Zudem verlieren Tatsachen des höchstpersönlichen Lebensbereiches diesen Charakter nicht allein dadurch, dass sie zum Gegenstand eines behördlichen oder gerichtlichen Verfahrens werden oder in einem solchen erörtert werden.

Voraussetzung für einen Anspruch nach § 7 Abs 1 MedienG ist weiters, dass die Erörterung oder Darstellung des höchstpersönlichen Lebensbereichs in einer Weise erfolgt, die geeignet ist, den Betroffenen in der Öffentlichkeit bloßzustellen.

Auf eine tatsächlich eingetretene Ansehensminderung oder Gefährdung des Rufes des Betroffenen kommt es nicht an; bloßstellend kann auch eine Veröffentlichung privater Angelegenheiten sein, die weder subjektiv noch objektiv die Gefahr einer negativ abwertenden Einschätzung durch die Umwelt nach sich zieht. Der Eingriff in das Persönlichkeitsrecht liegt schon darin, dass der Einzelne gezwungen wird, sich mit öffentlicher Neugierde, unerwünschter Anteilnahme oder ungebetenem Mitleid in einer Angelegenheit seiner Intimsphäre auseinanderzusetzen. Entscheidend ist letztlich, inwieweit durch die Preisgabe höchstpersönlicher Umstände und Tatsachen die Möglichkeit des Einzelnen, über das der Umwelt eröffnete Persönlichkeitsbild selbst zu bestimmen, beschnitten wird.
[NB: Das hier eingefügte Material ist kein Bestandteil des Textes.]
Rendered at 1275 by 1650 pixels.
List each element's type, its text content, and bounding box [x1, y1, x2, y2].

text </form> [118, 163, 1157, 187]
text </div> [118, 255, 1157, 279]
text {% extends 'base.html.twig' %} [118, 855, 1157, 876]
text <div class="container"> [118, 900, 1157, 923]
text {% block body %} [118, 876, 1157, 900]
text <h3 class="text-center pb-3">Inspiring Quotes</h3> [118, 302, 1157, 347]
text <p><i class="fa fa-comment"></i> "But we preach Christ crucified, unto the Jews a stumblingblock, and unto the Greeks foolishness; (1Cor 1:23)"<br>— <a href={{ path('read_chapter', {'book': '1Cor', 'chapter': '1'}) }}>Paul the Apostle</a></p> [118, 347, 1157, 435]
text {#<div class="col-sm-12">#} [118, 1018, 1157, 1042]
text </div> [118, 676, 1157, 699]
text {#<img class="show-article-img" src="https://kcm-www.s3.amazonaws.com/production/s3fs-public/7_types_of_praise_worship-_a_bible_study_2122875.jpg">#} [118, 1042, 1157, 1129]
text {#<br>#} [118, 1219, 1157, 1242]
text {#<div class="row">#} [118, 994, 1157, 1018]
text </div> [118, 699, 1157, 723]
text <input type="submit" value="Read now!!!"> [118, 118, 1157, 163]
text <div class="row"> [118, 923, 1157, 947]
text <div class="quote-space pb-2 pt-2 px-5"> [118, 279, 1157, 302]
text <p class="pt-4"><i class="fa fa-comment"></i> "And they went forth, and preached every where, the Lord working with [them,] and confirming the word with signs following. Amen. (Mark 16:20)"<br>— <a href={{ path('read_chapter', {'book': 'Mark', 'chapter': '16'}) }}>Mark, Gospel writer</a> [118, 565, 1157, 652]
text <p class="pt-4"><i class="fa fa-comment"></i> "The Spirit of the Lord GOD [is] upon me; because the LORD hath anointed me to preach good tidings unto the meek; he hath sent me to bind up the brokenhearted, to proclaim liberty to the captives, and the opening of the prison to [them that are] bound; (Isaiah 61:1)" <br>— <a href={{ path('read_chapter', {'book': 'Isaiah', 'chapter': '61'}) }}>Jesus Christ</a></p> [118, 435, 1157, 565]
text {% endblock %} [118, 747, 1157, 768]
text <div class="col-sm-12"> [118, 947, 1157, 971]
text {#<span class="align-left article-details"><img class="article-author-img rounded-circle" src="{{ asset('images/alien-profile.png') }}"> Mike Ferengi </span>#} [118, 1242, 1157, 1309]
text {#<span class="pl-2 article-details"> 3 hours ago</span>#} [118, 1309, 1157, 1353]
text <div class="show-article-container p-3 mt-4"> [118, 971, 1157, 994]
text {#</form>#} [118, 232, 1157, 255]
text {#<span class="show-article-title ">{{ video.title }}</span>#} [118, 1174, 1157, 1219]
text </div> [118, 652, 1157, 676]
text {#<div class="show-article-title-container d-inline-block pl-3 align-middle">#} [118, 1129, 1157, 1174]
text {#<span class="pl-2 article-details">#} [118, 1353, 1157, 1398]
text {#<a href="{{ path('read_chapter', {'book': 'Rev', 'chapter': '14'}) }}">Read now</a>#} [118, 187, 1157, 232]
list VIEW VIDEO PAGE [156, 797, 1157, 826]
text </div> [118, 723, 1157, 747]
Schließlich kann auch das Erscheinungsbild und der Ton einer Publikation eine Rolle spielen: Während bei Angelegenheiten der intimsten Sphäre jede Informationsteilhabe durch Außenstehende eine Verletzung der persönlichen Integrität bedeutet, somit die mediale Indiskretion als solche bloßstellend wirkt, ist in den übrigen Fällen bei der Prüfung der Bloßstellungseignung nach Art eines beweglichen Systems der betroffene private Bereich stets im Verhältnis zur Darstellung zu beurteilen. Je reißerischer die Textierung und Aufmachung einer solchen ist, je eher sie darauf abzielt, beim Rezipienten eine bestimmte Bewertung hervorzurufen, desto eher ist sie im Vergleich zu einer reinen Sachinformation als bloßstellend anzusehen.

Richtig ist, dass das Recht auf Achtung des Privat- und Familienlebens nach Art 8 Abs 1 EMRK (und damit auch die dieses Grundrecht auf einfachgesetzlicher Stufe konkretisierende Norm des § 7 MedienG) mitunter in einem Spannungsverhältnis zu der nach Art 10 Abs 1 EMRK garantierten Freiheit der Meinungsäußerung steht. Während § 7 Abs 1 MedienG entsprechend dem Gesetzesvorbehalt des Art 10 Abs 2 EMRK das Recht auf freie Meinungsäußerung beschränkt, trägt der Gesetzgeber mit § 7 Abs 2 MedienG diesem Grundrecht wieder Rechnung, und zwar durch die Normierung von Ausschlussgründen, bei deren Vorliegen der Anspruch auf Entschädigung nicht besteht.